The exhibition is dedicated to the multifaceted body of work of one of the most significant voices in international auteur cinema, whilst also offering an intimate insight into Ulrike Ottinger’s artistic practice. At its heart are her shooting and production diaries, which go far beyond their functional role: each one unfolds as a standalone work of art within Ottinger’s universe. In them, images, texts, collages and visual notations combine to form dense compositions brimming with beauty, humour and intellectual precision – qualities that also characterise her films.

The presentation is complemented by a selection of textile works and tapestries that Ottinger created in the 2010s. These works take up motifs and visual languages from earlier painterly works and translate them into a new, material form. Threads, fabrics and structures become here vessels of memory and transformation – textures in both the literal and figurative sense.

Another key component of the exhibition is the daily screening of Ottinger’s film Paris Calligrammes (2019).

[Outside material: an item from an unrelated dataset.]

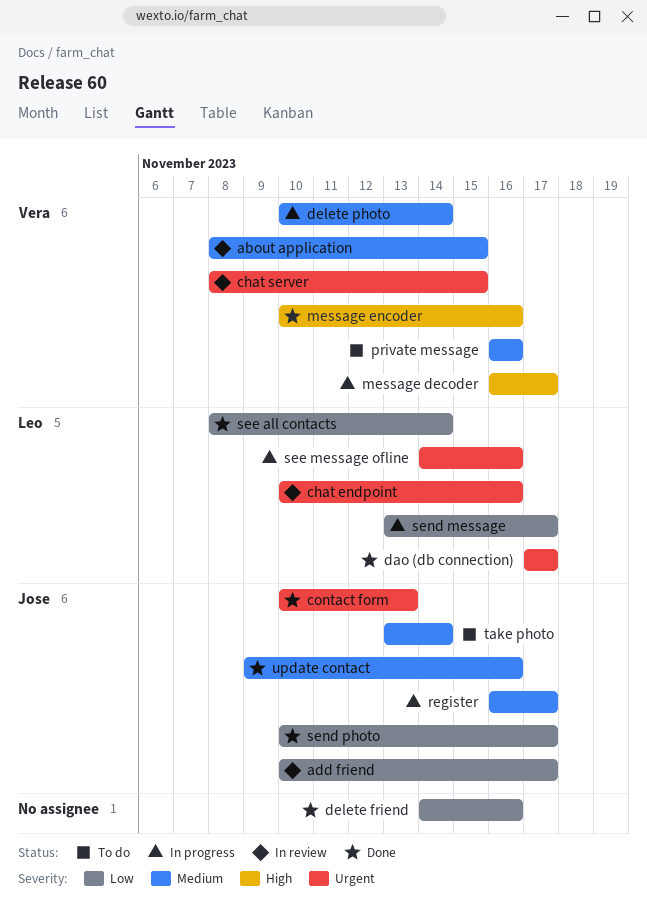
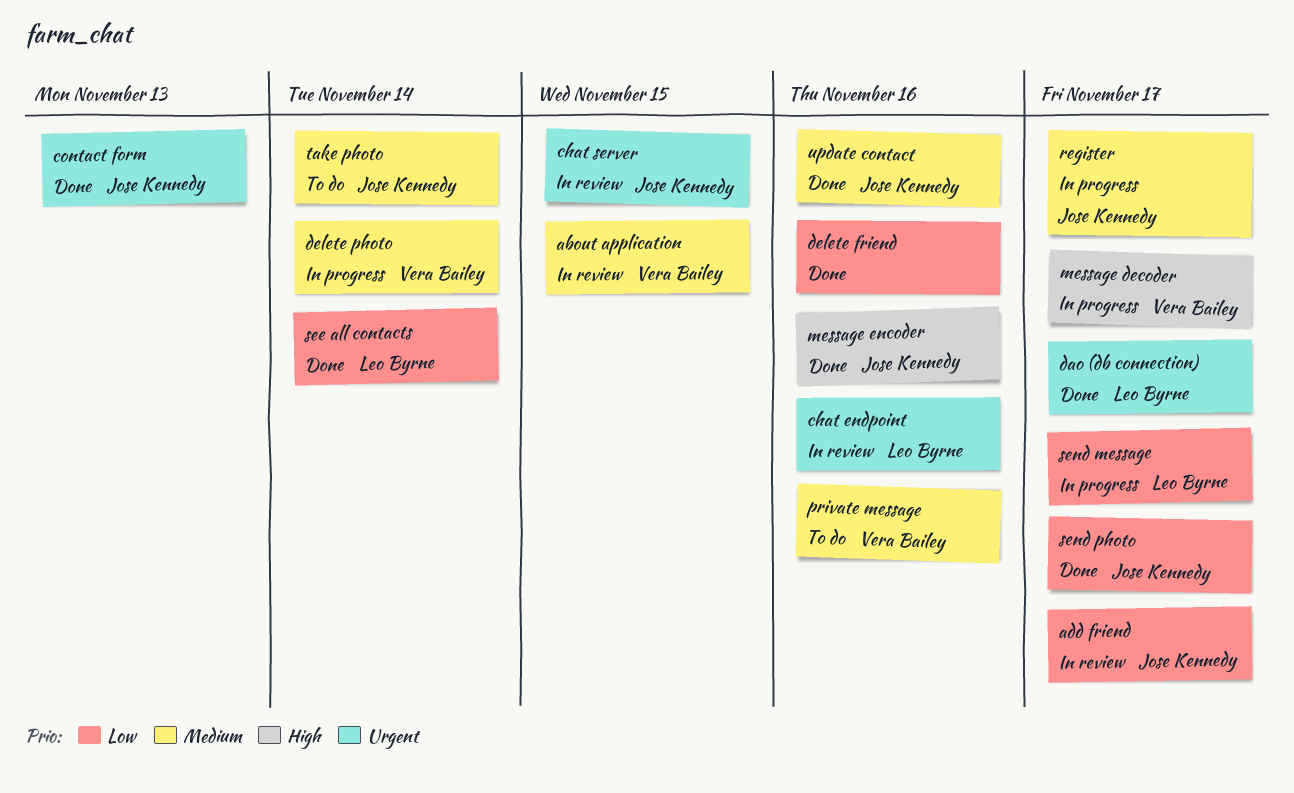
chat server, owner: Vera Bailey -> Jose Kennedy
message encoder, owner: Vera Bailey -> Jose Kennedy
see message ofline: present -> none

In this work, the artist interweaves historical archive material with her own cinematic and artistic works to create a multi-layered sociogram of her time as a visual artist in 1960s Paris. Shaped by political upheavals, the city unfolds as a place caught between coming to terms with trauma and a utopian new beginning: from the aftermath of the Second World War through the Algerian War to the protests of 1968.

About the artist

Born in 1942, Ottinger has been one of the defining figures of German and international cinema since the 1970s and is regarded as a trailblazing pioneer of queer cinema. Her works consistently blur the boundaries between feature film, documentary and essay film, whilst also forming part of a comprehensive body of artistic work. This body of work draws on historical, anthropological and ethnological perspectives and combines different media such as language, music, painting, installation, costume, architecture and performance into ever-changing, multi-layered constellations.

With “Textures”, Grisebach opens up a space in which these artistic threads intersect, overlap and form new connections – a tapestry of images, materials and stories that impressively brings to life the singularity of Ulrike Ottinger’s work.